Your objective:
In the flu death report, reproduce word for word the passage starting at "For the week ending" and ending at "27 the previous week)".

*** Selected text

Second Flu Death of Season Reported in San Diego County

Flu vaccine syringe
Flu vaccine syringe

A 100-year-old woman is the second local influenza death reported this season, the County Health and Human Services Agency announced today.

The woman died on Oct. 19, 2017 from influenza A and had underlying medical conditions.

“Influenza can lead to serious complications and even death, especially among the elderly,” said Wilma Wooten, M.D., M.P.H., County public health officer. “The best protection against the flu is getting vaccinated. Do it now before the flu starts to spread.”

For the week ending Oct. 28, 2017, the Health and Human Services Agency Influenza Watch report shows the following:

  • Emergency department visits for influenza-like illness: 1 percent of all visits (the same as the previous week)
  • Lab-confirmed influenza cases for the week: 31 (up from 27 the previous week)
  • Total influenza deaths to date: 2 (compared to 1 at this time last season)
  • Total lab-confirmed influenza cases to date: 316 (compared to 103 at same time last season)

 Your Best Shot Against the Flu

The Centers for Disease Control and Prevention recommends that everyone 6 months and older get a flu shot every year. The vaccine is safe and effective. It takes two weeks for immunity to develop.

******
*** Record extracts

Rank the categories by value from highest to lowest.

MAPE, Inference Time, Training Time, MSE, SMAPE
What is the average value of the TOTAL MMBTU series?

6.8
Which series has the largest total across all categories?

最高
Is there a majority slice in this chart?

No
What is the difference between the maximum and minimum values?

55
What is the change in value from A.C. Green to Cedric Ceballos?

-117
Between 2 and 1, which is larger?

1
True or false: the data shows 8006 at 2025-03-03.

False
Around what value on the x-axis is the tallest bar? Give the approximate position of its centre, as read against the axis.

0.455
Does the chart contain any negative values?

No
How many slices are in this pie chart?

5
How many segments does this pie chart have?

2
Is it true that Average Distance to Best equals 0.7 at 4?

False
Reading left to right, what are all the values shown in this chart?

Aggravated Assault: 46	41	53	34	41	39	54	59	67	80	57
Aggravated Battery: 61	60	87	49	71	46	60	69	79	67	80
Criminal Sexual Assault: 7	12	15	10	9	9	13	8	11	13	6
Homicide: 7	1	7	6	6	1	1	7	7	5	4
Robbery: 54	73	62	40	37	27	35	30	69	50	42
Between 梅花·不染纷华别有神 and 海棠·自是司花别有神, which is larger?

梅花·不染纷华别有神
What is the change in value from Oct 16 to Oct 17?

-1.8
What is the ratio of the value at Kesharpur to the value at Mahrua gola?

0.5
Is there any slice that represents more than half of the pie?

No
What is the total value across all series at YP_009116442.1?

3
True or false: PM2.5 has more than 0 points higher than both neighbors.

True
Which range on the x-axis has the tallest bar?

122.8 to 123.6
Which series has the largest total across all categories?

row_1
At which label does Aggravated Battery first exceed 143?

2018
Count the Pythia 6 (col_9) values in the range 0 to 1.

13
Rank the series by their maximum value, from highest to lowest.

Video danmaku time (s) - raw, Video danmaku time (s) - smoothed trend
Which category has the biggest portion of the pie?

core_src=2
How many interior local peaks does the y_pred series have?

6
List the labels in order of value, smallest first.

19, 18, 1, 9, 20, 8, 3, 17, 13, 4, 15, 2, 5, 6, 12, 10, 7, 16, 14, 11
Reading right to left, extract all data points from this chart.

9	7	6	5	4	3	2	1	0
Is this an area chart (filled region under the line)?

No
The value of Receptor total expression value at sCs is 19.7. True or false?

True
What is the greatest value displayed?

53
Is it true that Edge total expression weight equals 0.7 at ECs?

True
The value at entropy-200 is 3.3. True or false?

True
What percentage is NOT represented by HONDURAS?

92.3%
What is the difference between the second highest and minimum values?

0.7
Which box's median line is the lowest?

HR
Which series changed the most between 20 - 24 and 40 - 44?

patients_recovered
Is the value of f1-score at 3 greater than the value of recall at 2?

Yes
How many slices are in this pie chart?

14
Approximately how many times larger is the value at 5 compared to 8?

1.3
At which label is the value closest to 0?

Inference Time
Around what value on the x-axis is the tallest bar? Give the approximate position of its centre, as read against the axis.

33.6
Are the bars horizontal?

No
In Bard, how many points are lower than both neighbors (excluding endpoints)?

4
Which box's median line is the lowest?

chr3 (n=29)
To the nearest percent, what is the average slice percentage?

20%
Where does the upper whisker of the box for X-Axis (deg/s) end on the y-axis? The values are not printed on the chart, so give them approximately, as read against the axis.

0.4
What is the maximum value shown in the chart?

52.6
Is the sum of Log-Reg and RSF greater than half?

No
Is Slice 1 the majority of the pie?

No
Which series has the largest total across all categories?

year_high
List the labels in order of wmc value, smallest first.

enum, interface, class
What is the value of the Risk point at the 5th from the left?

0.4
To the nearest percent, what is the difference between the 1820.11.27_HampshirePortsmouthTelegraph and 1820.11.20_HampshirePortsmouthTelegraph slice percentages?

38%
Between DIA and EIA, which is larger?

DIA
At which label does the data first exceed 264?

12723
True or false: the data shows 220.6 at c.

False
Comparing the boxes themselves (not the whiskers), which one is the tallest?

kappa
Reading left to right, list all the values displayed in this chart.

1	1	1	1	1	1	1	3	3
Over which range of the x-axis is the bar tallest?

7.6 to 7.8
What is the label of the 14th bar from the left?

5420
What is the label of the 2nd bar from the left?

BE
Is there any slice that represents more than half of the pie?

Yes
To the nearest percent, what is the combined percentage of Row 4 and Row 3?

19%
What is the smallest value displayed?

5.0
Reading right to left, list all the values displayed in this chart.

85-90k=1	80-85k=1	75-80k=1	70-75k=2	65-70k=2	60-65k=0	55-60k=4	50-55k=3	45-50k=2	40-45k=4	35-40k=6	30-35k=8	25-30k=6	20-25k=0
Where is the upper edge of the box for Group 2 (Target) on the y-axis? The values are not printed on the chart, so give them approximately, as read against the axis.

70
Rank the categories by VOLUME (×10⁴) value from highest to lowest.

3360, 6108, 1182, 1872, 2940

******

Exercise solution:
For the week ending Oct. 28, 2017, the Health and Human Services Agency Influenza Watch report shows the following:

  • Emergency department visits for influenza-like illness: 1 percent of all visits (the same as the previous week)
  • Lab-confirmed influenza cases for the week: 31 (up from 27 the previous week)